BEGIN RECORD EXCERPTS
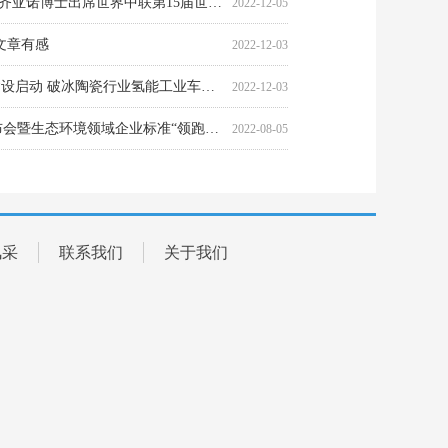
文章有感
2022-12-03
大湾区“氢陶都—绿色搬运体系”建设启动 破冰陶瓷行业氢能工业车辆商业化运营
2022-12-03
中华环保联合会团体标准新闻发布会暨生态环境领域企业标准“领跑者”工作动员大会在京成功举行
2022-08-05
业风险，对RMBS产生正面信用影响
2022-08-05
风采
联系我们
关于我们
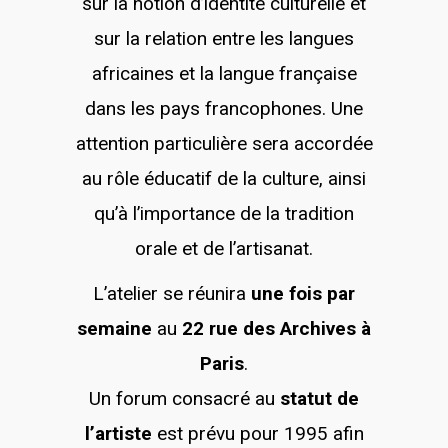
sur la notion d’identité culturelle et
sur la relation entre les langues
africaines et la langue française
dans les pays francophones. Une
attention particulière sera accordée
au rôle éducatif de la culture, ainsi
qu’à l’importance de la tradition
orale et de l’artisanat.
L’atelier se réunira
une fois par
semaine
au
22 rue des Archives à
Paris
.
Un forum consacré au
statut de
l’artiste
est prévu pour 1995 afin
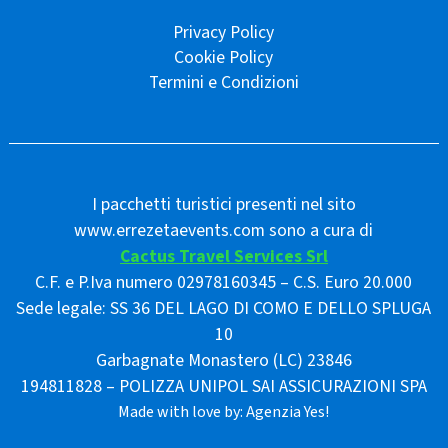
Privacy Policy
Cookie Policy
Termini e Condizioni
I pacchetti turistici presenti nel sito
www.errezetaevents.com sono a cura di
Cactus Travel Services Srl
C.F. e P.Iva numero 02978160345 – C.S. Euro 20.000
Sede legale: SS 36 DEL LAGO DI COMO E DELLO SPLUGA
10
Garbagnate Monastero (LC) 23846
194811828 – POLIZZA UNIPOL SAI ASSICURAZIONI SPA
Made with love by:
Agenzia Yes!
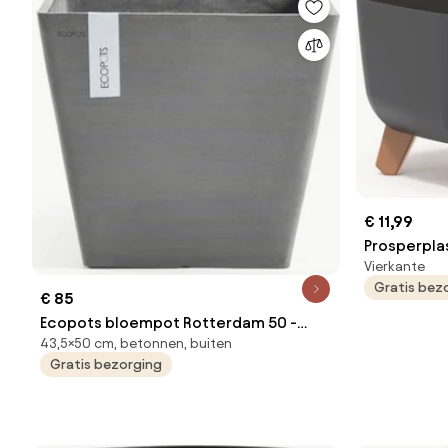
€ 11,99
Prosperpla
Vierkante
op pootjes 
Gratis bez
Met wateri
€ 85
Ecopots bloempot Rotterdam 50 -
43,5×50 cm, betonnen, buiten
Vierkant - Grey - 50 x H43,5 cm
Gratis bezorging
END RECORD EXCERPTS
• [YOUR INSTRUCTIONS]: The lines from the one holding "中华环保联合会团体标准新闻发" through the end of the material above are to be echoed exactly, both ends included. Do not include pictures.

• [RESPONSE TO THE EXERCISE]:
中华环保联合会团体标准新闻发布会暨生态环境领域企业标准“领跑者”工作动员大会在京成功举行
2022-08-05
业风险，对RMBS产生正面信用影响
2022-08-05
风采
联系我们
关于我们
sur la notion d’identité culturelle et
sur la relation entre les langues
africaines et la langue française
dans les pays francophones. Une
attention particulière sera accordée
au rôle éducatif de la culture, ainsi
qu’à l’importance de la tradition
orale et de l’artisanat.
L’atelier se réunira
une fois par
semaine
au
22 rue des Archives à
Paris
.
Un forum consacré au
statut de
l’artiste
est prévu pour 1995 afin
Privacy Policy
Cookie Policy
Termini e Condizioni
I pacchetti turistici presenti nel sito
www.errezetaevents.com sono a cura di
Cactus Travel Services Srl
C.F. e P.Iva numero 02978160345 – C.S. Euro 20.000
Sede legale: SS 36 DEL LAGO DI COMO E DELLO SPLUGA
10
Garbagnate Monastero (LC) 23846
194811828 – POLIZZA UNIPOL SAI ASSICURAZIONI SPA
Made with love by:
Agenzia Yes!
€ 11,99
Prosperpla
Vierkante
op pootjes 
Gratis bez
Met wateri
€ 85
Ecopots bloempot Rotterdam 50 -
43,5×50 cm, betonnen, buiten
Vierkant - Grey - 50 x H43,5 cm
Gratis bezorging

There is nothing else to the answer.